• [PROMPT]
A word-for-word copy is required of the line containing "Stuttgart, Alemania" and of each line after it in the material below, through the last one.

= Beginning of Section =

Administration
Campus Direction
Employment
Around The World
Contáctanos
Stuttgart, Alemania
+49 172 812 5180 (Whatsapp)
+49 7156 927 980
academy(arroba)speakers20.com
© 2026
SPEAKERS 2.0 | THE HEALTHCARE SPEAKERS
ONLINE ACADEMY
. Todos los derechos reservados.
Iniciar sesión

= End of Section =

• [REPLY TO THE TASK]
Stuttgart, Alemania
+49 172 812 5180 (Whatsapp)
+49 7156 927 980
academy(arroba)speakers20.com
© 2026
SPEAKERS 2.0 | THE HEALTHCARE SPEAKERS
ONLINE ACADEMY
. Todos los derechos reservados.
Iniciar sesión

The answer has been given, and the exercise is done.